DATA SUPPLIED below:
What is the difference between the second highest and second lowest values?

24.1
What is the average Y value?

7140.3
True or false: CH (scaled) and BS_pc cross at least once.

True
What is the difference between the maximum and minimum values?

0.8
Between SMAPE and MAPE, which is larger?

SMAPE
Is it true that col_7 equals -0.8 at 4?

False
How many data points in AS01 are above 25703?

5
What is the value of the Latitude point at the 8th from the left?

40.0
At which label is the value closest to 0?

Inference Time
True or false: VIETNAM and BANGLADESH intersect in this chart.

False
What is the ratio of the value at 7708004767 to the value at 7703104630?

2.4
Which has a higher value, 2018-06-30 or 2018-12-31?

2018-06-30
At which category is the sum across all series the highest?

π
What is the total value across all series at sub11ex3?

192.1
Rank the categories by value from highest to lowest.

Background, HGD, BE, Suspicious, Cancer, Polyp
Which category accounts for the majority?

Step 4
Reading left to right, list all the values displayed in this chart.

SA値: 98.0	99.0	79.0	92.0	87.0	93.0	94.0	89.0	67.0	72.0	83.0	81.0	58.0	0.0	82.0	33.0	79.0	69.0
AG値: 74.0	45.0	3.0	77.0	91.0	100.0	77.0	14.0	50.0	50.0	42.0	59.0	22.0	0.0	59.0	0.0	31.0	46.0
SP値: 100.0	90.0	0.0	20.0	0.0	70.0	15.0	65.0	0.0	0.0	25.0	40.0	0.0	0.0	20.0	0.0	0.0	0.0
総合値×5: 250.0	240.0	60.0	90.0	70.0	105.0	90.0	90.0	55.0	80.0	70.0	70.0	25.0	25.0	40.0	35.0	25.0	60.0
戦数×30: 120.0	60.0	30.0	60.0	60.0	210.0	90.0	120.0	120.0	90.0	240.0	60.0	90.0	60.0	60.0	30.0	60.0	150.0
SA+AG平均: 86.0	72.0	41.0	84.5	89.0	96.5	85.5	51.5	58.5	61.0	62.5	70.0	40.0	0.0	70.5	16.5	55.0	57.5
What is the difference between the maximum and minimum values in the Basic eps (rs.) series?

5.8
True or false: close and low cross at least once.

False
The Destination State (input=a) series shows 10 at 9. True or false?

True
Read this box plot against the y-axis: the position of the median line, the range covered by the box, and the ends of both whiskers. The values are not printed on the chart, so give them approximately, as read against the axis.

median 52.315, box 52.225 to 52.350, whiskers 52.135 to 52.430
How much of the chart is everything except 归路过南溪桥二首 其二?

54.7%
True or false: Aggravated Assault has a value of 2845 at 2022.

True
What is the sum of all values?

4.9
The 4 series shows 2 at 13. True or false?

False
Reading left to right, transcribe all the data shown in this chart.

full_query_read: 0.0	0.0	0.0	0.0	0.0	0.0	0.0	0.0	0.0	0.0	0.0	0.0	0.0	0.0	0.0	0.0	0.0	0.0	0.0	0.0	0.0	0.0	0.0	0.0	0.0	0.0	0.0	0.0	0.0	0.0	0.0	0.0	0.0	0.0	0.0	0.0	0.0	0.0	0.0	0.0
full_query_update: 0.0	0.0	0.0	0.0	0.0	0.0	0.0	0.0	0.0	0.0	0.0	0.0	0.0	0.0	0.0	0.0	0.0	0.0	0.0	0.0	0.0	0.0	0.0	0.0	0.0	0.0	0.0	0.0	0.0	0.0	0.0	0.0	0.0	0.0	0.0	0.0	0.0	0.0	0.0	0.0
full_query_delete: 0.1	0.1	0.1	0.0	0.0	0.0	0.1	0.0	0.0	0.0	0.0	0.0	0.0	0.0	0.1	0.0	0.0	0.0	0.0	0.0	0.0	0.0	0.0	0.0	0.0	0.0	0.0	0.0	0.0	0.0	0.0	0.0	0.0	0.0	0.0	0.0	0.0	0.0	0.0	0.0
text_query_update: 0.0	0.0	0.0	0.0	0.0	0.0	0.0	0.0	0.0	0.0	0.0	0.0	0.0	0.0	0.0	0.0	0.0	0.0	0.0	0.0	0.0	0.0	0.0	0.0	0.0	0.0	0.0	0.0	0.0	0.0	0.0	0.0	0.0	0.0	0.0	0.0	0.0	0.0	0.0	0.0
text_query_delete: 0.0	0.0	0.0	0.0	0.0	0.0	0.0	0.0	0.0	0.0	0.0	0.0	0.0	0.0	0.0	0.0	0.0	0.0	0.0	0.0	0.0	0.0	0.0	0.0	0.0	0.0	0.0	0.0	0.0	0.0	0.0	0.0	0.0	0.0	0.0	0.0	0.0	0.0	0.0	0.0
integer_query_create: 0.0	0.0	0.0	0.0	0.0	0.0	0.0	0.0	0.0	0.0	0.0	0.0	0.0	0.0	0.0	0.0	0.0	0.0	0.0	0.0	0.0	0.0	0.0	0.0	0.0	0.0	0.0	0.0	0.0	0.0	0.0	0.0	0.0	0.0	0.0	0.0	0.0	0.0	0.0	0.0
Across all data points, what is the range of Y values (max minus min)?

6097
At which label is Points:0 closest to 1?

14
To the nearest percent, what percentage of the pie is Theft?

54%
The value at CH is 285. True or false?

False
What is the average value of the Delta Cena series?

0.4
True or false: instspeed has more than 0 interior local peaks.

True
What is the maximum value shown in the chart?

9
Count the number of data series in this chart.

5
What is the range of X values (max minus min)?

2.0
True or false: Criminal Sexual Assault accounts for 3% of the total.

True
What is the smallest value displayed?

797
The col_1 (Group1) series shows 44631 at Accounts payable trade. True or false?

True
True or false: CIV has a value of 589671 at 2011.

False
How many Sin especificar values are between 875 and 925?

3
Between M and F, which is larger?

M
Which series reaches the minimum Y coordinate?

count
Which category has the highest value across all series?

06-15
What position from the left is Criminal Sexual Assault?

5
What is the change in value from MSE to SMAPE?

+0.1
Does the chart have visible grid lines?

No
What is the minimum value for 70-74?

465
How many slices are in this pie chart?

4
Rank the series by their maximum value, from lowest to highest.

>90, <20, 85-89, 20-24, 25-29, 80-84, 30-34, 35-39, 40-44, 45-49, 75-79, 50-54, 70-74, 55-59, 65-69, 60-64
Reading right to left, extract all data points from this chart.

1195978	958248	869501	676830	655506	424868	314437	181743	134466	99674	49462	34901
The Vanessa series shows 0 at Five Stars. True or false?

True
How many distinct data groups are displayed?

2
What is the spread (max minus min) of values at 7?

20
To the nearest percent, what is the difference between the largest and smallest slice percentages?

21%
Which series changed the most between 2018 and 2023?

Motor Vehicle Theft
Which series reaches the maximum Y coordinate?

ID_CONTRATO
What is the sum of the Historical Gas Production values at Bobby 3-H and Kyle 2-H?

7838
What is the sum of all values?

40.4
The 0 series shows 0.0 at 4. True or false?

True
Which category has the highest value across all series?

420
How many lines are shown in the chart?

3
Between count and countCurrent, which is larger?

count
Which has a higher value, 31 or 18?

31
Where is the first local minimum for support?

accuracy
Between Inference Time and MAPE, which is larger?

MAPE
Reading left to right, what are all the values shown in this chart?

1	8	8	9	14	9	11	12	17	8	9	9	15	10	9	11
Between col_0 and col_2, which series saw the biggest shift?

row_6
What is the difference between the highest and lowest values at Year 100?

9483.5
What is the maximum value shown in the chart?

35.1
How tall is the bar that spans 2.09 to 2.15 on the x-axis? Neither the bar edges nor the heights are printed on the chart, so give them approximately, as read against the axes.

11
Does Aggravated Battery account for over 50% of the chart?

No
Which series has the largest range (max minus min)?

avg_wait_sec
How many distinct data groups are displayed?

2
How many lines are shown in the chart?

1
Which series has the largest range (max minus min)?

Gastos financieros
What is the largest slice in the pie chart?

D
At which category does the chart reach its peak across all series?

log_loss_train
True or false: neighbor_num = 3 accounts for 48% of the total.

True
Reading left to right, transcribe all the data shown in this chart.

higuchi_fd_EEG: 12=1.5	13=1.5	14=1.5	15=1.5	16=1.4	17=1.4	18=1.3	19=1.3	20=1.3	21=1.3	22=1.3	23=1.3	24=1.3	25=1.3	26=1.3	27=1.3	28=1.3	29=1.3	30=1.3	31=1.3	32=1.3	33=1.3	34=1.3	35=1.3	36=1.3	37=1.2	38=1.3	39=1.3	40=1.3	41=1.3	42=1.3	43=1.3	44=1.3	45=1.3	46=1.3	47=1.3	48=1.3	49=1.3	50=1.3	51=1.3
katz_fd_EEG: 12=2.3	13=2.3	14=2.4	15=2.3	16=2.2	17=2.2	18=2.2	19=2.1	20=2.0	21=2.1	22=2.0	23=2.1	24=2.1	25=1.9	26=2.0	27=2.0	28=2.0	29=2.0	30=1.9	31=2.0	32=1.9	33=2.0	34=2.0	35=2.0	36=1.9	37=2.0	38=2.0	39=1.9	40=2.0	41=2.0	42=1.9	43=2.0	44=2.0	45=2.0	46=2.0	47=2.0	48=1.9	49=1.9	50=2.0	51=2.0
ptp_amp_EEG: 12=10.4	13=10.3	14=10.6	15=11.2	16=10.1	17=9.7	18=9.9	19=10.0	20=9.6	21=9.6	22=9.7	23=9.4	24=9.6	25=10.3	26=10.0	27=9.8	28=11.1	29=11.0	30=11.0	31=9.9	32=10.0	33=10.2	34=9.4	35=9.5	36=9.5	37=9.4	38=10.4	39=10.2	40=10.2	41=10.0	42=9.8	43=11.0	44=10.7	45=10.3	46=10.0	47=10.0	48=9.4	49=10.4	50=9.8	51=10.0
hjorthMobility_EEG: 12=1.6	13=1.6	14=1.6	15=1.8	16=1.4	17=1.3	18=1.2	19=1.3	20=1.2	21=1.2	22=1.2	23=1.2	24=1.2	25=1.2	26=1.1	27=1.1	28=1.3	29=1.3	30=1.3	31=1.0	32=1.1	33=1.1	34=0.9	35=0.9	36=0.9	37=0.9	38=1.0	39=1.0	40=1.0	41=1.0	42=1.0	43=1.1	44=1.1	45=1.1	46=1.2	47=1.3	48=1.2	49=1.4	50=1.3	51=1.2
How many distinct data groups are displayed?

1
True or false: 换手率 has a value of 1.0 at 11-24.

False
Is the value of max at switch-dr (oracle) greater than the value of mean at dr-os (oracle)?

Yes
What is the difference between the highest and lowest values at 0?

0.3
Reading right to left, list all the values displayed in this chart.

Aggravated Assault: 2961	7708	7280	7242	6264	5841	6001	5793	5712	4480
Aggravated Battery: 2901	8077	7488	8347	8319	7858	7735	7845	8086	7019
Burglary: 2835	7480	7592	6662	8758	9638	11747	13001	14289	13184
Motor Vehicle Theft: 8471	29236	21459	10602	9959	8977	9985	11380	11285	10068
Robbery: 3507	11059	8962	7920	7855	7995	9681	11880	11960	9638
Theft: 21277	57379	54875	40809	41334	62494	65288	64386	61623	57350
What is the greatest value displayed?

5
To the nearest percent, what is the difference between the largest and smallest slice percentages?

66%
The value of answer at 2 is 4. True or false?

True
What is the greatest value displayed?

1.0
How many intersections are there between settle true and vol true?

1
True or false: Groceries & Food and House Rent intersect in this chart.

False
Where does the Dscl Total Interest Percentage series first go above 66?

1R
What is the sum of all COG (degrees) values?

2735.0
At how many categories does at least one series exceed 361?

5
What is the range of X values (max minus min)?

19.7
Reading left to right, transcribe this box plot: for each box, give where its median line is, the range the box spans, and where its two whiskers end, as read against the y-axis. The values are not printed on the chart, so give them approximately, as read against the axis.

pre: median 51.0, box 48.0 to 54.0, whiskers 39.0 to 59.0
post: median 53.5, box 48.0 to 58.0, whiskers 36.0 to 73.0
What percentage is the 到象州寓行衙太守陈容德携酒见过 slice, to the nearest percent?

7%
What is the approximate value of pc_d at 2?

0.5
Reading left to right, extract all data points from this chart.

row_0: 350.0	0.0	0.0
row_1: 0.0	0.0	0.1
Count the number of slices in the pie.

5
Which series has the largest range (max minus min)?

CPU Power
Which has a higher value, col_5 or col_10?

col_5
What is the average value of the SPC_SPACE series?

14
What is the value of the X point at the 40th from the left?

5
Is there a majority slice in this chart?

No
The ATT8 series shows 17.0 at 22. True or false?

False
End of DATA SUPPLIED.
EXERCISE GOAL :: Please collect every line of the data above that contains the string "axis".

PROBLEM SOLUTION ::
Read this box plot against the y-axis: the position of the median line, the range covered by the box, and the ends of both whiskers. The values are not printed on the chart, so give them approximately, as read against the axis.
How tall is the bar that spans 2.09 to 2.15 on the x-axis? Neither the bar edges nor the heights are printed on the chart, so give them approximately, as read against the axes.
Reading left to right, transcribe this box plot: for each box, give where its median line is, the range the box spans, and where its two whiskers end, as read against the y-axis. The values are not printed on the chart, so give them approximately, as read against the axis.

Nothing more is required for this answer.